Take a look in the 2014 Owner's manual for what needs to be done. Use the "severe service" schedule. As for 50K I don't think there's a lot to do but please take a look at the manual.

Even if you have an earlier model year use the 2014 manual for service. The earlier model year manuals left a lot of services out.


----------



## spacedout (Dec 7, 2010)

What year is your cruze? if you look in the back of your owners manual it lists a service interval for most parts. However GM has been constantly updating this every model year so the maintenance scheduled listed for the 2014 cars has more listed and lower mileage on a few items. 

You should have already changed your air filter at 45K, cabin filter every 22K and spark plugs every 60K. I'm at 54K now on my 2012 cruze and planning on doing my spark plugs next spring. I change my cabin air filter every fall after the leaves drop, and since its so cheap from rockauto.com I change my air filter every fall as well.


----------



## PonchoIndian (Oct 15, 2013)

Geez I just past 80K miles and haven't done my spark plugs yet. Car runs great and always gets over 40mpg.


----------



## Rich+Cruze! (Apr 8, 2014)

OH NOES I AM 10K MILES BEYOND THE REPLACE PASSENGER AIR FILTER!!!!!! I AM GOING TO DIEEEEEEEEEE.
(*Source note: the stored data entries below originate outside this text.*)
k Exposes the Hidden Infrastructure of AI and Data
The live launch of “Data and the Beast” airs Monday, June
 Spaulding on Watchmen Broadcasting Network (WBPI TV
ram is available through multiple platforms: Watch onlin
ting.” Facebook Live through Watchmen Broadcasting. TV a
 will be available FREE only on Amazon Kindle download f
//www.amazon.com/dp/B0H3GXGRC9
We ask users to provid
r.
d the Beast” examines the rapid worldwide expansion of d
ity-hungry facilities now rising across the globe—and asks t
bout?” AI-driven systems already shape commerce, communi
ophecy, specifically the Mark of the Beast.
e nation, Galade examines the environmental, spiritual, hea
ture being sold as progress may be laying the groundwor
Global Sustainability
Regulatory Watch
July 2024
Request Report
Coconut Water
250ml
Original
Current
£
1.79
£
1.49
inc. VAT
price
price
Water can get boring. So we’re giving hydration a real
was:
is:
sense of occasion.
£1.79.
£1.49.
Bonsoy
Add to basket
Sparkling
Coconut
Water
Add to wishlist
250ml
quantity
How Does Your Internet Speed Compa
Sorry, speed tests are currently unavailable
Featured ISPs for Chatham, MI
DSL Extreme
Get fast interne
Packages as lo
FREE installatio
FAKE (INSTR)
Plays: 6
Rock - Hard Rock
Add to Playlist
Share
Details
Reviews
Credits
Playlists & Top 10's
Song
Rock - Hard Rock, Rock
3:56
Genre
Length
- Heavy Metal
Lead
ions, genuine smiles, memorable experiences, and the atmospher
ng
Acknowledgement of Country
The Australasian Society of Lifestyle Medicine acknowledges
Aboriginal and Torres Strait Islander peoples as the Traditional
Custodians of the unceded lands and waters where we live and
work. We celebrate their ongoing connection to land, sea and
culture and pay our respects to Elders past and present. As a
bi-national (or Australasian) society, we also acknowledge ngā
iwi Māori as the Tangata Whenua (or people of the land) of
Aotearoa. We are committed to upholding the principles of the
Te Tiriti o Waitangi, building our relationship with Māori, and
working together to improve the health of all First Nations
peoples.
That service schedule really looks hands off. Barring the check fluids/tyres you only deal with filters until 60k, even which is just an inspection of the plugs.

I do find it interesting that the 1.4L needs plug inspection much sooner than the 1.8L (60k mi vs 97k mi). This seems to be inline with this forum's frequent discussions of the spark plugs.


----------



## Eddy Cruze (Jan 10, 2014)

I used to do the Points, Plugs, & Condenser along with the Rotor & Rotor Cap every year!


----------